Capitalized interest refers to the interest that accrues on a loan or investment, which is then added to the principal balance. This means that instead of paying interest as it accrues, it gets added to the total amount borrowed or invested, and interest is then calculated on this new higher amount.

Here's how it works:

Accrual of Interest: Interest starts accruing on the principal amount of the loan or investment. However, instead of being paid immediately, it's allowed to accumulate.

Addition to Principal: At certain intervals, typically at the end of a specific period like a month or a year, the accrued interest is added to the principal balance. This new total becomes the basis for calculating future interest.

Compound Interest Effect: By adding the interest to the principal, future interest calculations are based on this larger amount. This leads to a compounding effect where interest is charged on both the original principal and the accumulated interest. Generally, compound interest is defined as interest that is earned not solely on the initial amount invested but also on any further interest.

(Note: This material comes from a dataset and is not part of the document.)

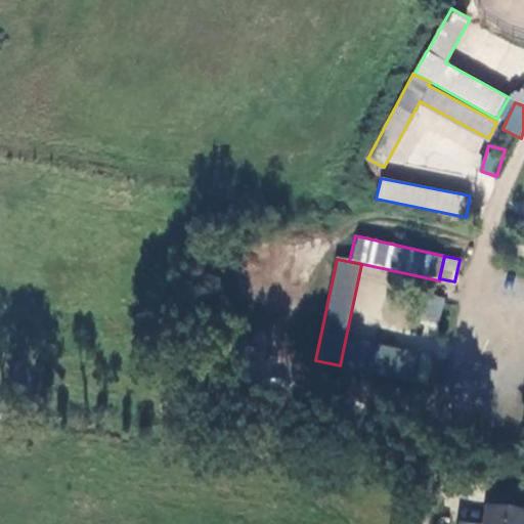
[(438,325),(444,298),(426,294),(419,320),(438,325)]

Example: Let's say you borrow $10,000 at a 5% annual interest rate with capitalized interest, and the interest is capitalized annually. After the first year, you'll owe $10,500 ($10,000 principal + $500 interest). Instead of paying off the $500 in interest, it gets added to the principal. So, in the second year, you'll be charged 5% interest on $10,500, resulting in $525 in interest. At the end of the second year, your total debt will be $11,025 ($10,500 principal + $525 interest), and so on.

Capitalized interest is commonly seen in student loans, where interest accrues while the borrower is in school and is added to the principal upon graduation or when repayment begins. It's also prevalent in construction loans and mortgages during the construction phase, where interest payments are deferred until the project is complete.